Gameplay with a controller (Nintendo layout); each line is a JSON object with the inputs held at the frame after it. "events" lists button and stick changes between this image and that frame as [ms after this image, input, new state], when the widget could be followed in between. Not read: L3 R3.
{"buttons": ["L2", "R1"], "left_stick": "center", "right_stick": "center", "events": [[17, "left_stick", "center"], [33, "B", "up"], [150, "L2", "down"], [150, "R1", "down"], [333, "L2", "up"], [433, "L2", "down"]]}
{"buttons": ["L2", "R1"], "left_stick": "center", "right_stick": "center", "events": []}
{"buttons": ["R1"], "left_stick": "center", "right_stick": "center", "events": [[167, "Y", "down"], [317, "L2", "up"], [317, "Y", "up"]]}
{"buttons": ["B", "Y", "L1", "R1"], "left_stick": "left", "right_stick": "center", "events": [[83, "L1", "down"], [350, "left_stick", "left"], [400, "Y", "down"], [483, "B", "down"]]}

-=-=-

_WHAT IS REQUIRED_
Whenever the word "center" appears in a line of the listing, report that line.

_TASK ANSWER_
{"buttons": ["L2", "R1"], "left_stick": "center", "right_stick": "center", "events": [[17, "left_stick", "center"], [33, "B", "up"], [150, "L2", "down"], [150, "R1", "down"], [333, "L2", "up"], [433, "L2", "down"]]}
{"buttons": ["L2", "R1"], "left_stick": "center", "right_stick": "center", "events": []}
{"buttons": ["R1"], "left_stick": "center", "right_stick": "center", "events": [[167, "Y", "down"], [317, "L2", "up"], [317, "Y", "up"]]}
{"buttons": ["B", "Y", "L1", "R1"], "left_stick": "left", "right_stick": "center", "events": [[83, "L1", "down"], [350, "left_stick", "left"], [400, "Y", "down"], [483, "B", "down"]]}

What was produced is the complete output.